I lost my Dad over 20 years ago when I was 21. Mum now very frail and weak and went into a residential home recently. Very worried how I will cope with her death and when she has gone.
Mum now more and more frail
I'm so sorry to hear your loss and about your mum keep posting im sure people in your situation will respondy take care your in my thoughts Adele x
Hi ChrissieB. My mum who was my best friend also went into a carehome as she had severe dementia. I cared for her alone at home at first but when things became too hard I couldn’t cope. The guilt of having to let mum go there is still with me and she died two years ago. As bad as it was mum was actually quite happy there she was able to walk round and round they had parties & activities that she loved. I honestly thought I’d fall apart when she died. I’ve dreaded it since I can remember. All I can say is you will cope. You’ll do it for her. You will remember things she told you and taught you and you will get through it. Enjoy every minute of your mums company spend as much time with her as you can let her know how much you love her. That bond between you will never break even after she dies. Take care
Hi Chrissie B
I am really sorry to hear about your mum and it must have been so hard losing your dad so young.
You will cope. Your mum's love will carry on. I know this because I lost my dad 2 years ago then a few weeks later my mum was diagnosed with terminal cancer. I cared for her at home until it became impossible and she spent her last couple of months in a care home and died a year after my dad.
It broke my heart losing her but it was my mum who told me she would never leave me and it is true. When I need strength, I just think what my mum and dad would tell me to do.

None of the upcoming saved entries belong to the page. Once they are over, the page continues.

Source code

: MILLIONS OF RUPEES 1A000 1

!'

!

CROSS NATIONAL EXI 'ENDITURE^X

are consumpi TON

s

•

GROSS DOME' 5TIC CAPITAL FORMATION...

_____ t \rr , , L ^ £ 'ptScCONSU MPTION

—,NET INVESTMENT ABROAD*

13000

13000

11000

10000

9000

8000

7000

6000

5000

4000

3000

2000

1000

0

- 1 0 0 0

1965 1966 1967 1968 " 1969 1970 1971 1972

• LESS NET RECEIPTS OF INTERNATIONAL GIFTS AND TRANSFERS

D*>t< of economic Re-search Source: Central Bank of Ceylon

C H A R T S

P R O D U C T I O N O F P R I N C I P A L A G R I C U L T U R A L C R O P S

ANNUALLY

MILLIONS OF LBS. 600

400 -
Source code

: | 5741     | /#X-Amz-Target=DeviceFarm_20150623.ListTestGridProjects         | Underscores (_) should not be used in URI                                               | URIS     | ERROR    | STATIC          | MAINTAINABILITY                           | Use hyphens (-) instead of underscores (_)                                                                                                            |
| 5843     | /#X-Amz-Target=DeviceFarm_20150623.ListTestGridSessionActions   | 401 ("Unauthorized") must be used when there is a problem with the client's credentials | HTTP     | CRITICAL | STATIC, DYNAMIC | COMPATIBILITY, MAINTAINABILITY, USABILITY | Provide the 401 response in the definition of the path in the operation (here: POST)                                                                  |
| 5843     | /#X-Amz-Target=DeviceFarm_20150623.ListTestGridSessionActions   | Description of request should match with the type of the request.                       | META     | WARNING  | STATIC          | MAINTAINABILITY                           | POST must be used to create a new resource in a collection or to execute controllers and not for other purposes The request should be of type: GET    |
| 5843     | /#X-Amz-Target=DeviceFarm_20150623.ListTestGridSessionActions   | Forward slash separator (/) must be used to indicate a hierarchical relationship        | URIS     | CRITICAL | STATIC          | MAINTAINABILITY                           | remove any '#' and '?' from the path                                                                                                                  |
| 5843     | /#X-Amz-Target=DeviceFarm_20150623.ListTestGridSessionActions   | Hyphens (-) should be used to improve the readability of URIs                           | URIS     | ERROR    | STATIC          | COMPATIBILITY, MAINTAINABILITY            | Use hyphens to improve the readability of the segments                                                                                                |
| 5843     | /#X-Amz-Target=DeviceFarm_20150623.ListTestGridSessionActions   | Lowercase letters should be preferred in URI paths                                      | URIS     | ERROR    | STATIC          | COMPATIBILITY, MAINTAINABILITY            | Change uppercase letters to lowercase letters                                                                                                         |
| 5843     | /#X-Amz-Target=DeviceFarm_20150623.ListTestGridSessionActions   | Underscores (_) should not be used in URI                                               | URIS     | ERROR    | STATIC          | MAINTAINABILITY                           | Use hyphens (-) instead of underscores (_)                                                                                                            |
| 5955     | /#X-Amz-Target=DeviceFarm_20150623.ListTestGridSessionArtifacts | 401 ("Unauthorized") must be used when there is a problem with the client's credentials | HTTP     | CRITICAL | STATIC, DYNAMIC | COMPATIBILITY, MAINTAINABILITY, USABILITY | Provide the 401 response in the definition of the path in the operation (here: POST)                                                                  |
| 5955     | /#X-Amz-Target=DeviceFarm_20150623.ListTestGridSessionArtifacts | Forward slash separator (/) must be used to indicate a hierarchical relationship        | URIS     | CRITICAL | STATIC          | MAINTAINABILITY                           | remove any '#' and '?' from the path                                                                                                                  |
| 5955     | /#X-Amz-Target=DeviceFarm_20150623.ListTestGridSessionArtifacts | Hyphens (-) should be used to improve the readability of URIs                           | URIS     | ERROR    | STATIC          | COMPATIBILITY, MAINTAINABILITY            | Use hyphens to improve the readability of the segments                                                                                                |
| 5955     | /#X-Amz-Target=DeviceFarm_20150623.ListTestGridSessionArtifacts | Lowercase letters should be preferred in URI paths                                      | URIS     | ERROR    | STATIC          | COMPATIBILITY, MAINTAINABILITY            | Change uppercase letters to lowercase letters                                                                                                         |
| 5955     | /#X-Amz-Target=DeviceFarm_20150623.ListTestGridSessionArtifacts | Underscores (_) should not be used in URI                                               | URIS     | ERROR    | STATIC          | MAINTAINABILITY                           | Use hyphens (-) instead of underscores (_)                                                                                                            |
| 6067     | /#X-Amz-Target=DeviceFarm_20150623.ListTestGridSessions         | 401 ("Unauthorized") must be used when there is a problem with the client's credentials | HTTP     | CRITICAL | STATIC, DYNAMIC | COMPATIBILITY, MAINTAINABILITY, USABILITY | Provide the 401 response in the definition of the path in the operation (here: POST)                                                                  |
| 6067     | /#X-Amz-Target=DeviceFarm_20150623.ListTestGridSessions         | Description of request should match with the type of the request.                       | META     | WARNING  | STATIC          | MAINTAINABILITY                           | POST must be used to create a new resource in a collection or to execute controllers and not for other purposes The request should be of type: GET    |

Spend lots of time with your mum. Tell her you love her and anything else that is on your mind.
Here if you want to chat.
I hope your mother is comfortable and you are both happy with the choice of care home. That will help ease the burden. Being with her as much as you can, enjoying those moments as best you can and mixing with the relatives of other residents will be the best for you. Realising and accepting what is to come should help you cope as it did for me. But don't think too far ahead and worry about what may or will come. Just live each day at a time and try to learn how to cope with the support of others around you. The very best of luck to you.